[GIVEN DATA]

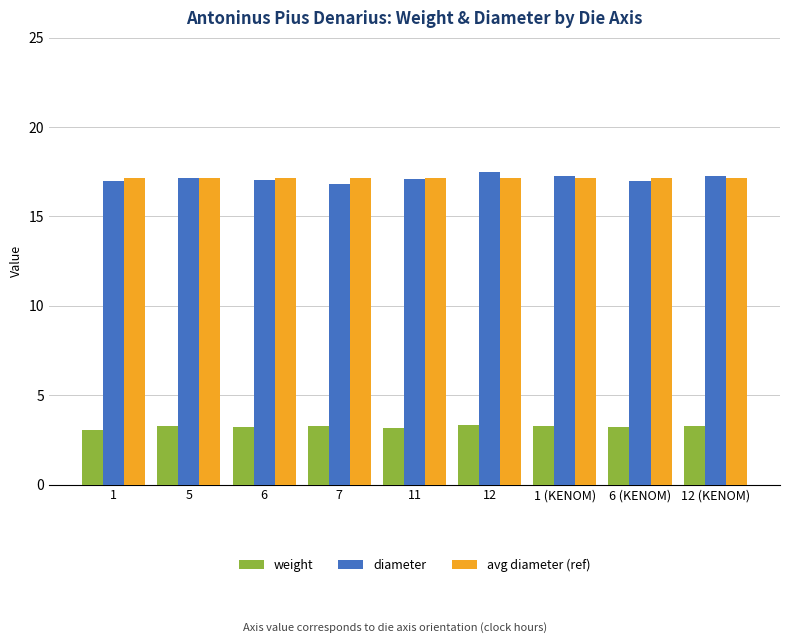

What position from the right is 6?

7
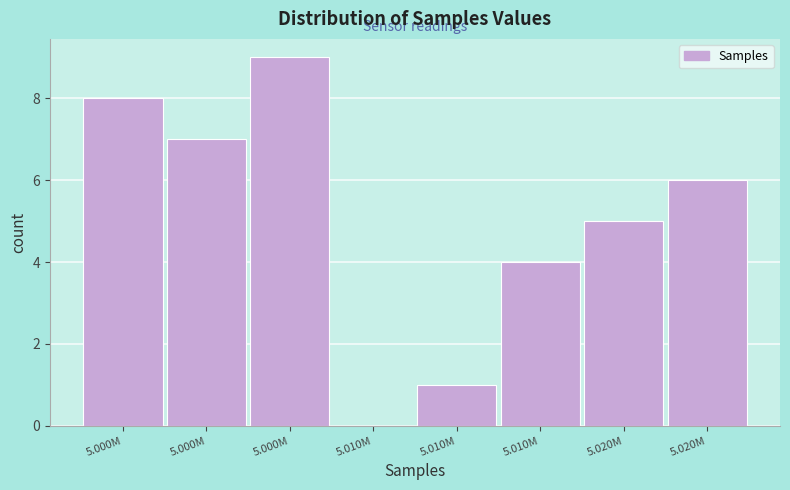

Are the bars horizontal?

No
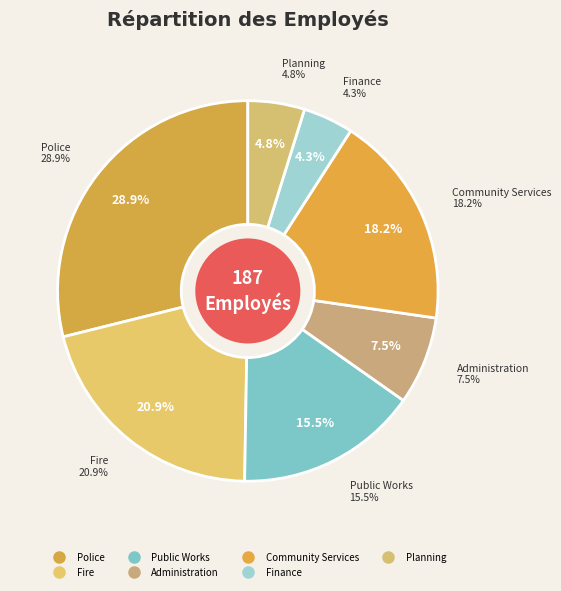

Is there a majority slice in this chart?

No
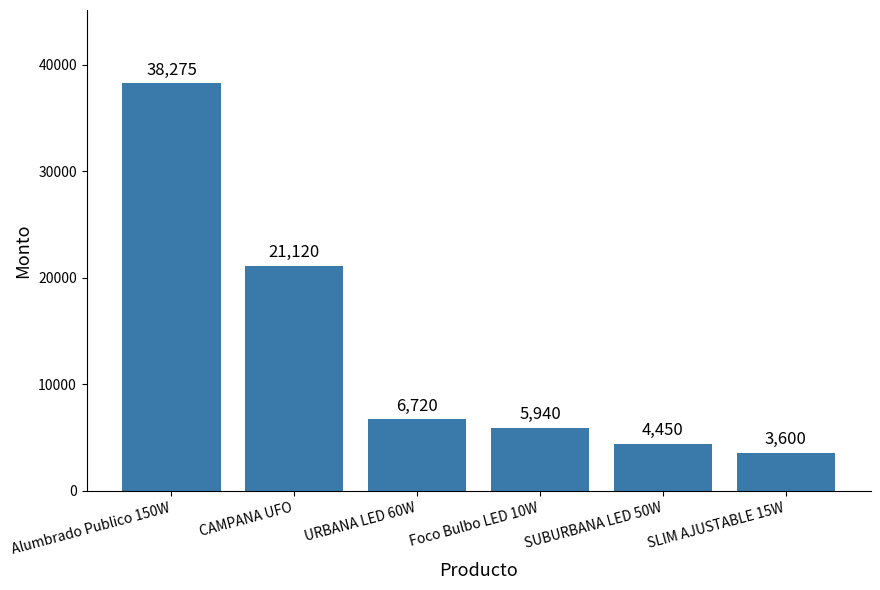

Reading left to right, transcribe all the data shown in this chart.

Alumbrado Publico 150W=38275	CAMPANA UFO=21120	URBANA LED 60W=6720	Foco Bulbo LED 10W=5940	SUBURBANA LED 50W=4450	SLIM AJUSTABLE 15W=3600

[/GIVEN DATA]

Turn every line of the rows above into a JSON list of strings, one string per line, skipping blank lines. Leave the pictures out.

RESPONSE FOR THIS EXERCISE:
[
  "What position from the right is 6?",
  "7",
  "Are the bars horizontal?",
  "No",
  "Is there a majority slice in this chart?",
  "No",
  "Reading left to right, transcribe all the data shown in this chart.",
  "Alumbrado Publico 150W=38275\tCAMPANA UFO=21120\tURBANA LED 60W=6720\tFoco Bulbo LED 10W=5940\tSUBURBANA LED 50W=4450\tSLIM AJUSTABLE 15W=3600"
]